| ASSIGNMENT |
Please write out only the lines from the line with "white dresser, 1.49" to the line with "pedestrian on sidewalk @ bbox=(409, 151, 420, 189)", inclusive, exactly as they stand below, without the pictures.

| RECORDS FOR THIS TASK |
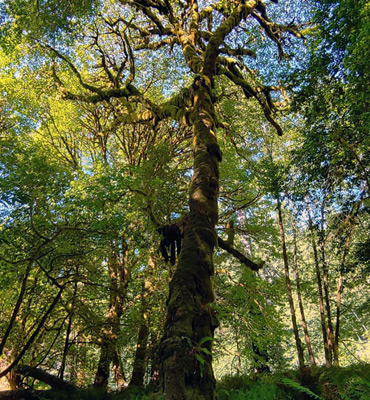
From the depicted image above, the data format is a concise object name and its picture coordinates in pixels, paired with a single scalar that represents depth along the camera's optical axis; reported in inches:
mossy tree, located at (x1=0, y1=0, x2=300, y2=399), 84.0
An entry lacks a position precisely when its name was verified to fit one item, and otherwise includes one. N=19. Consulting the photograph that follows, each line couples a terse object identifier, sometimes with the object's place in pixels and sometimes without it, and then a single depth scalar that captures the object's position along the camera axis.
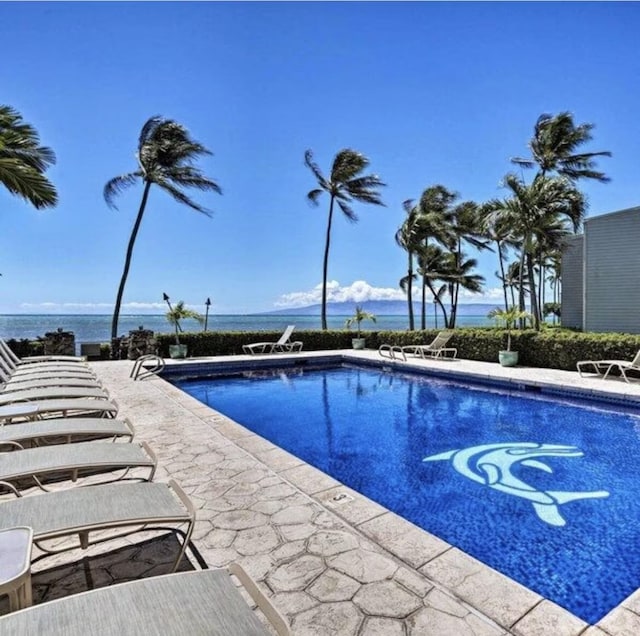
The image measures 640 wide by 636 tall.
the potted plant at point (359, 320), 16.25
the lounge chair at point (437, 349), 13.27
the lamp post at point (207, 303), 16.95
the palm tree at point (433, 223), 19.80
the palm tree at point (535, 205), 14.17
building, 13.91
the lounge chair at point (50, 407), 4.21
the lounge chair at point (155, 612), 1.45
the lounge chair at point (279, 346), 14.83
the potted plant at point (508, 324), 11.32
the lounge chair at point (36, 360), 8.59
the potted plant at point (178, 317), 13.74
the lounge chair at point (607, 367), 8.66
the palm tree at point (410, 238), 19.84
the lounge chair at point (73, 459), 2.84
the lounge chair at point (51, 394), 4.84
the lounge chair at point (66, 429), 3.63
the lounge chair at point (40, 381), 5.59
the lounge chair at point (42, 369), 6.72
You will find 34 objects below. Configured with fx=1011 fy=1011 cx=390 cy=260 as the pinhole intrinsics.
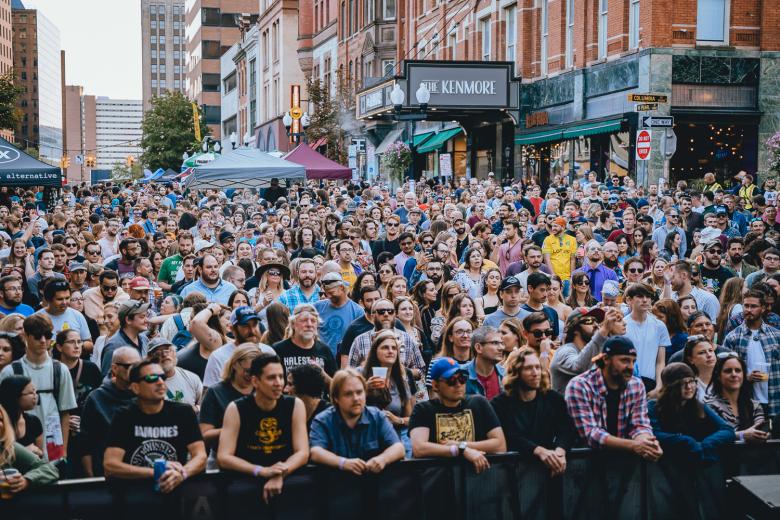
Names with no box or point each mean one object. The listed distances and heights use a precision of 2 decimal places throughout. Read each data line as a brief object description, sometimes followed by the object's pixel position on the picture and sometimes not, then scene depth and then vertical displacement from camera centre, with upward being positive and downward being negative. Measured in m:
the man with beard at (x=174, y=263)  13.23 -0.59
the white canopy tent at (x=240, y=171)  23.84 +1.15
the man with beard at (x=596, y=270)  12.01 -0.60
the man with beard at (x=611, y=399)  6.64 -1.18
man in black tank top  6.15 -1.28
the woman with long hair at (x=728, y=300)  9.94 -0.78
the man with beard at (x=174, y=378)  7.23 -1.18
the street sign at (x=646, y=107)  19.36 +2.19
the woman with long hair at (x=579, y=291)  10.78 -0.76
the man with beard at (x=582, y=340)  7.59 -0.93
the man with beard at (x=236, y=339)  7.73 -0.93
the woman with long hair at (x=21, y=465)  5.82 -1.46
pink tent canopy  26.72 +1.48
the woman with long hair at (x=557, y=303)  10.27 -0.85
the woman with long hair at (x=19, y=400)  6.43 -1.16
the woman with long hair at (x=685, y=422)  6.67 -1.36
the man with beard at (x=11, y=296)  9.98 -0.78
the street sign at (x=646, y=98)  19.16 +2.35
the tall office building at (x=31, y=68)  189.25 +28.44
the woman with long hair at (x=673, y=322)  9.16 -0.93
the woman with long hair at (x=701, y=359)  7.55 -1.04
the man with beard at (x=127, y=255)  13.37 -0.49
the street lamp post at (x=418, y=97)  23.36 +2.83
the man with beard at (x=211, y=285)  10.85 -0.72
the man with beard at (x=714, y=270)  12.09 -0.60
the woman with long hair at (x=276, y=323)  8.69 -0.90
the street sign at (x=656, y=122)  18.70 +1.84
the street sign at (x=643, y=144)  19.27 +1.46
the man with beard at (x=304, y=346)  8.02 -1.02
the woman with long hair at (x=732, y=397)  7.28 -1.28
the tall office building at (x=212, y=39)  120.69 +21.73
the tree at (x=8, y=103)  39.16 +4.50
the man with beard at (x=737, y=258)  12.72 -0.47
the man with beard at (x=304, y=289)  10.80 -0.77
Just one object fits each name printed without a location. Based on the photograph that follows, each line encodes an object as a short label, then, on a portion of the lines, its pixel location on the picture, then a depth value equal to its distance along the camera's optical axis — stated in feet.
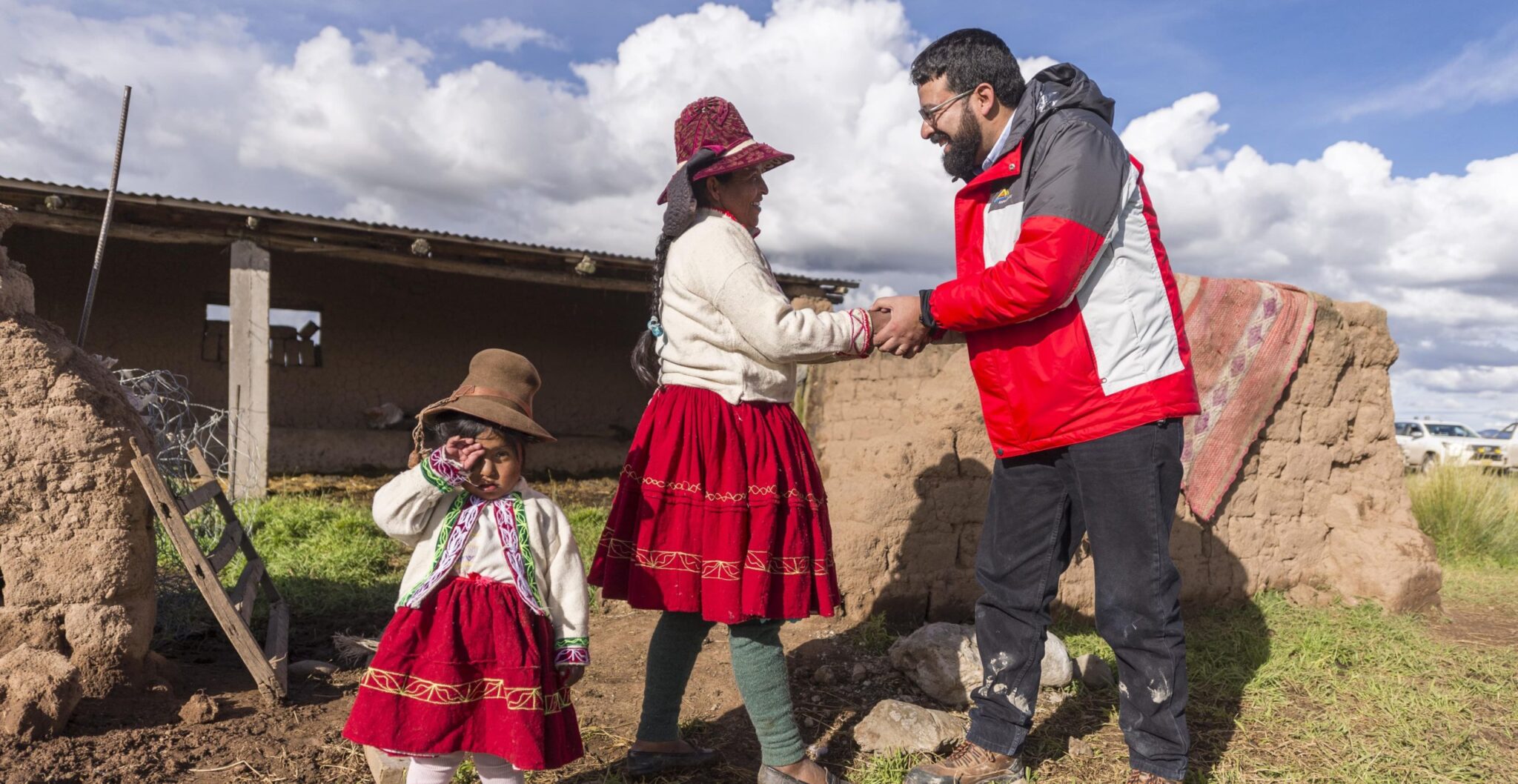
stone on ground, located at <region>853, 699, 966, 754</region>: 10.17
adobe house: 27.14
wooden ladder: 10.46
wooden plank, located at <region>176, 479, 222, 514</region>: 11.37
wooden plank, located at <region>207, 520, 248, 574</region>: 11.61
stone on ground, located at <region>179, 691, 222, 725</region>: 10.27
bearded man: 8.11
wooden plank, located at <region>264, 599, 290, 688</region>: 11.23
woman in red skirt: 8.22
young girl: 7.06
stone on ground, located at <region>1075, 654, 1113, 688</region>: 12.37
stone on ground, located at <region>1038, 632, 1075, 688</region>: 11.93
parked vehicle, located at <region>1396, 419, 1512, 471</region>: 56.24
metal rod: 11.02
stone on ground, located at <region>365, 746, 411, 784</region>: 7.94
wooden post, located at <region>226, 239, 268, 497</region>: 26.71
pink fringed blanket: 16.06
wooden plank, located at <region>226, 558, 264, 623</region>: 11.83
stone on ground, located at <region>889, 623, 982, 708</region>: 11.83
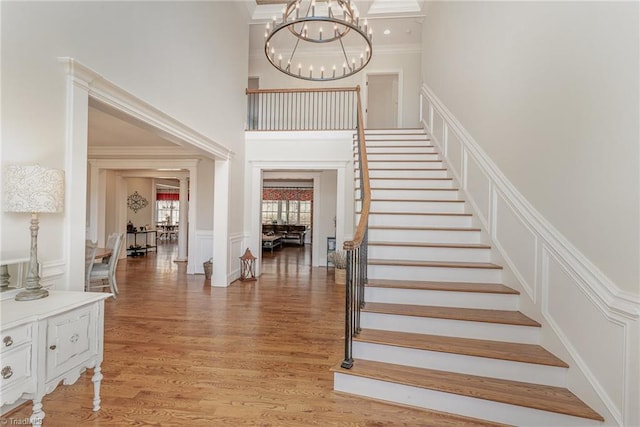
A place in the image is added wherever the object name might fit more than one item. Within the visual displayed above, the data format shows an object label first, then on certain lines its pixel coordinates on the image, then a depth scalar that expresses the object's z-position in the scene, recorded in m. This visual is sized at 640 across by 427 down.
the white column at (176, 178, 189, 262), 8.26
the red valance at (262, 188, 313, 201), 14.56
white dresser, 1.49
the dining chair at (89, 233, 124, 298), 4.70
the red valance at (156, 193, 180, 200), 16.50
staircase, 2.01
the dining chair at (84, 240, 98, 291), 4.53
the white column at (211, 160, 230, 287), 5.59
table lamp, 1.68
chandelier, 7.29
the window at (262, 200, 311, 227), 14.56
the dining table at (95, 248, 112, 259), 4.86
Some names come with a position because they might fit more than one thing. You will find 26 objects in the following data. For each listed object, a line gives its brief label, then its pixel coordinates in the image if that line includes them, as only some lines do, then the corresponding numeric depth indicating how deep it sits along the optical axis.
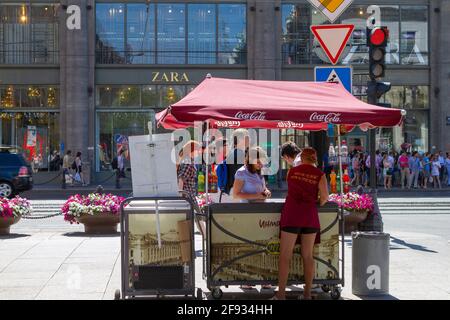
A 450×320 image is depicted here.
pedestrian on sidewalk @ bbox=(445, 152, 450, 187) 33.41
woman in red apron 7.63
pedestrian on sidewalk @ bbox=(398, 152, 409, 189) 31.86
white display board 7.62
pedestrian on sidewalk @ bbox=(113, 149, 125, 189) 32.16
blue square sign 12.22
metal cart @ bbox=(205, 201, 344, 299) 7.86
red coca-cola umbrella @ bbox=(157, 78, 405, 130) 7.57
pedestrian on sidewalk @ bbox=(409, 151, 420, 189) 32.16
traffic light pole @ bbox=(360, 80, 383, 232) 11.98
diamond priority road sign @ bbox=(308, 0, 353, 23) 11.84
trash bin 8.14
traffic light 12.23
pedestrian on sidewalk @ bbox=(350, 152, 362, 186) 32.12
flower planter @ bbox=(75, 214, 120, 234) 14.09
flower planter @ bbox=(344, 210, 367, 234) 14.16
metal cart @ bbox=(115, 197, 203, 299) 7.58
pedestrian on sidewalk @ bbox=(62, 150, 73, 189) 31.61
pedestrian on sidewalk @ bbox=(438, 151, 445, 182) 33.25
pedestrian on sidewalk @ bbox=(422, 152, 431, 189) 32.53
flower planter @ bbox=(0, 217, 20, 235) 13.96
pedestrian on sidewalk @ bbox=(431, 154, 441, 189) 32.13
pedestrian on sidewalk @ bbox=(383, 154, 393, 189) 31.70
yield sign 11.63
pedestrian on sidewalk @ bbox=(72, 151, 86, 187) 32.44
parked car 25.58
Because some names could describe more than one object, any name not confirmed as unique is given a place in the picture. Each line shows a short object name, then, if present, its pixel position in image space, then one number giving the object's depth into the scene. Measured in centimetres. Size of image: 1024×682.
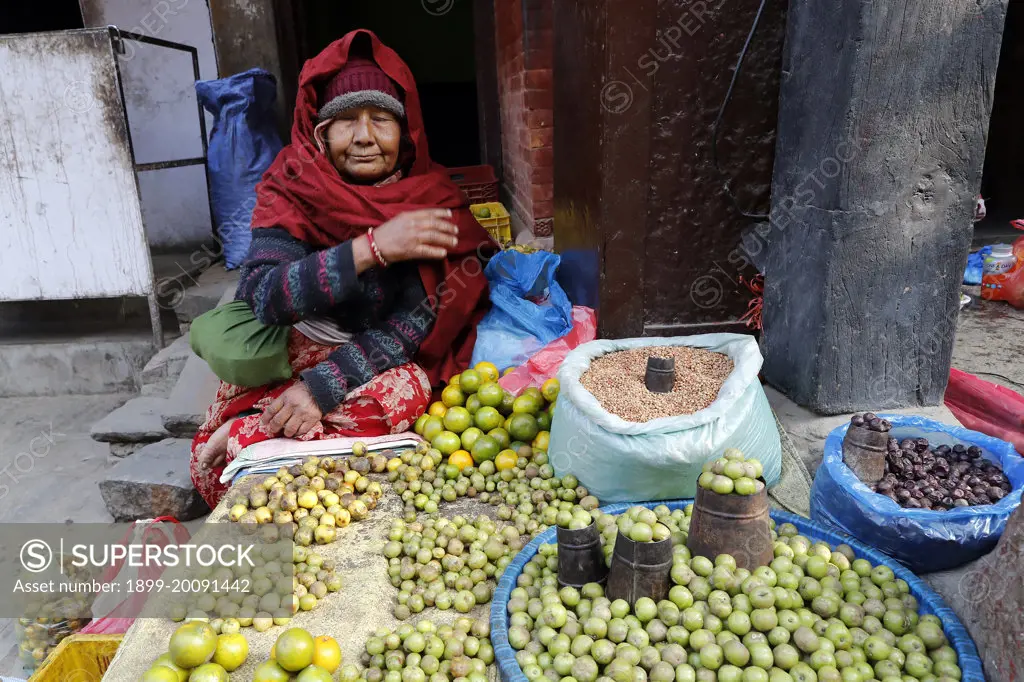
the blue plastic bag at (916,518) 177
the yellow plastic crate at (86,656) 207
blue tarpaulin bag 517
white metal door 446
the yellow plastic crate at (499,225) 469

| THE COMPLETED TASK |
white dresser, 1.49
the dining chair at (89, 233, 124, 298), 4.70
the red valance at (156, 193, 180, 200), 16.50
staircase, 2.01
the dining chair at (84, 240, 98, 291), 4.53
the white column at (211, 160, 230, 287), 5.59
table lamp, 1.68
chandelier, 7.29
the window at (262, 200, 311, 227), 14.56
the dining table at (95, 248, 112, 259), 4.86
Some names come with a position because they might fit more than one thing. You will find 26 objects in the following data. For each listed object, a line gives its brief label, then its pixel coordinates in the image if that line includes them, as only some lines do, then the corresponding numeric depth indicating how deep it sits along the optical axis.
A 450×320 image is depicted here.
pedestrian on sidewalk @ bbox=(445, 152, 450, 187) 33.41
woman in red apron 7.63
pedestrian on sidewalk @ bbox=(398, 152, 409, 189) 31.86
white display board 7.62
pedestrian on sidewalk @ bbox=(113, 149, 125, 189) 32.16
blue square sign 12.22
metal cart @ bbox=(205, 201, 344, 299) 7.86
red coca-cola umbrella @ bbox=(157, 78, 405, 130) 7.57
pedestrian on sidewalk @ bbox=(409, 151, 420, 189) 32.16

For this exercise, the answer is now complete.